I’m super stoked to announce {geotargets} version 0.2.0! The {geotargets} package extends {targets} to work with geospatial data formats.
I’d like to firstly acknowledge the strong work by Eric Scott on getting this release ready. I do want to emphasise that while post is on my website, this project is very much a team effort.
You can download {geotargets} from the R universe like so:
install.packages("geotargets", repos = c("https://njtierney.r-universe.dev", "https://cran.r-project.org"))
Why should I use geotargets and targets?
You could benefit from using targets and geotargets if you do geospatial data analysis involving rasters or shapefiles, specifically with terra or stars R packages. For example, if you are doing large downloads of rasters, then operations like cropping, reprojection, resampling, and masking.
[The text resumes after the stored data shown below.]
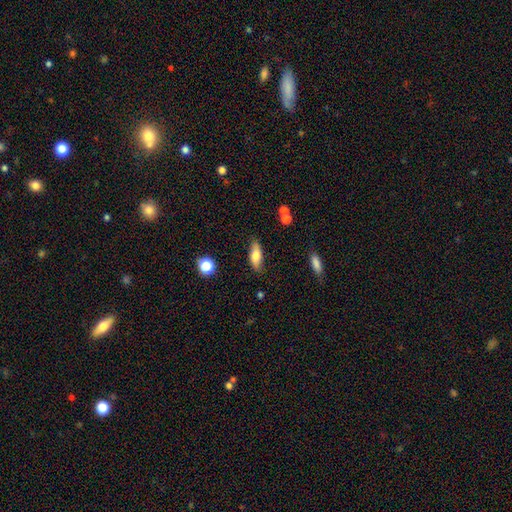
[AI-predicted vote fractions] Morphology: type=smooth (72%); roundness=in between (70%); merging=none (81%).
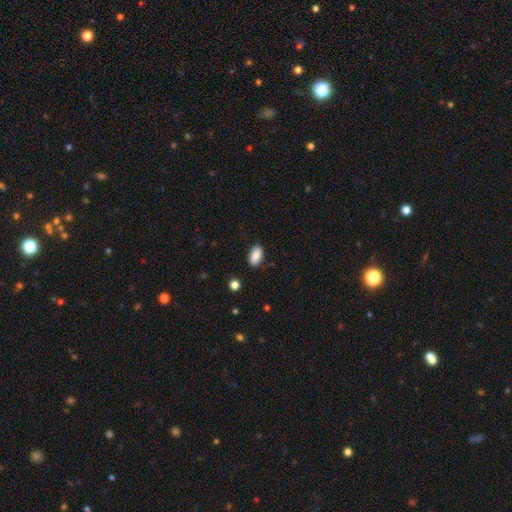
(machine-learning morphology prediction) Q: Smooth or featured?
A: smooth (87%); runner-up: star or artifact (7%)
Q: How rounded?
A: in between (93%); runner-up: round (4%)
Q: Merging?
A: none (85%); runner-up: minor disturbance (11%)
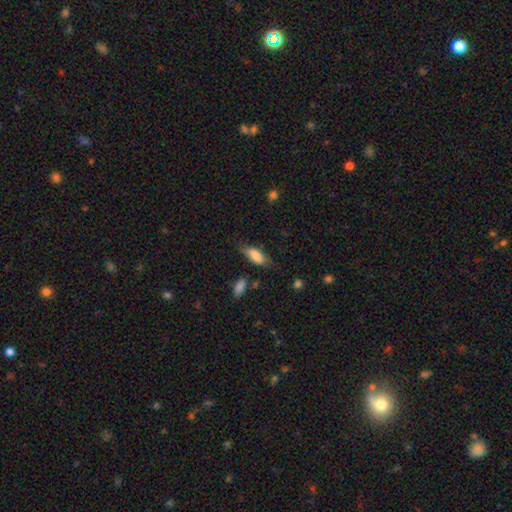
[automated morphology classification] type=smooth (77%); roundness=in between (77%); merging=none (59%).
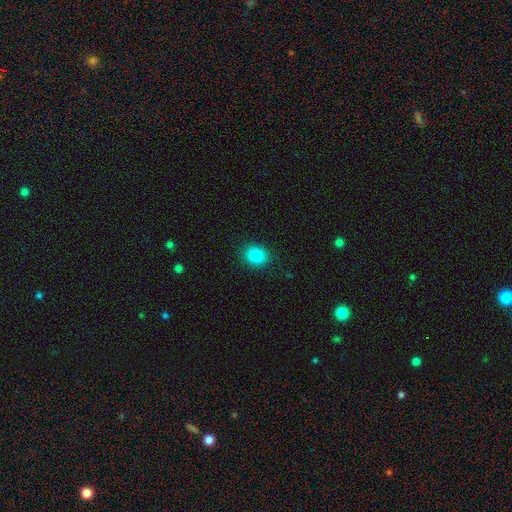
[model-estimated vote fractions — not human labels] A smooth galaxy with no disk features (85%) that is round (59%).

Vote fractions:
- Smooth or featured? smooth: 85% / star or artifact: 10% / featured or disk: 5%
- How rounded? round: 59% / in between: 40% / cigar-shaped: 1%
- Merging? none: 89% / minor disturbance: 8% / major disturbance: 2% / merger: 1%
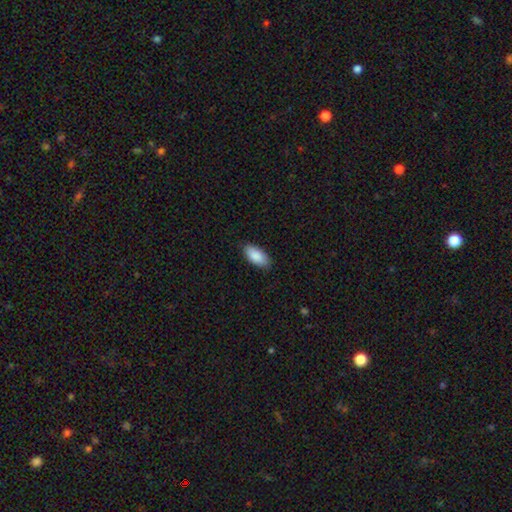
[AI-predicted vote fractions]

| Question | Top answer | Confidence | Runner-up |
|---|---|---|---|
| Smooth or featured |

The main benefit to using targets and geotargets is your analysis will only rerun when you change relevant parts of your data analysis. For example, you might do a lot of geospatial data processing that feeds downstream into a machine learning model to make predictions on bushfire risk. Writing with targets and geotargets means if you change the parts of the code that related to the machine learning components, then only the relevant parts with machine learning would change. This means you can save time by avoiding running computational expensive spatial data processing.
For more details on what targets is, and why we need geotargets, I would recommend reading the 0.1.0 release blog post, as well as reading the {targets} manual. The “Get started in 4 minutes” guide to targets is also excellent.
Main changes in 0.2.0?
In addition to smaller changes and improvements, there are three main additions in this release:
- Support for dynamic branching.
- Preserving spatRaster metadata.
- Support of
stars
andstars_proxy
.
And very in very exciting news, we have a new hex sticker!
Thanks to Hubert Hałun for their work on getting this together, we are really happy with the new sticker!
Dynamic Branching
The main addition in this release is a demonstration of using dynamic branching using a new “target factory” function, tar_terra_tiles()
. This allows you to break raster operations into tiles, and then perform these operations on the tiles and combine them together. This means we can break computationally intensive raster operations that work in pixel-wise manner over tiled subsets of the raster. This is useful when, for example, loading an entire raster into memory and doing computations on it results in out of memory errors.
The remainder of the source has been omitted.